- Records to use
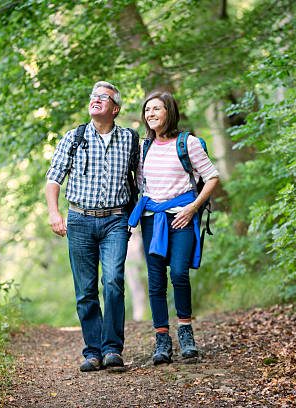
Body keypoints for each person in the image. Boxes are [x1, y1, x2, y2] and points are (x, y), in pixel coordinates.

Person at [45, 81, 139, 372]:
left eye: (103, 97)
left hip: (115, 220)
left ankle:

- Problem to work on
Leave out all images, then reproduce the entries above exactly.

- Exercise response
Body keypoints for each person in the image. Boxes are [x1, y1, x2, y2] and points are (x, y), in pixel coordinates.

Person at [45, 81, 139, 372]:
left eye: (103, 97)
left hip: (115, 220)
left ankle:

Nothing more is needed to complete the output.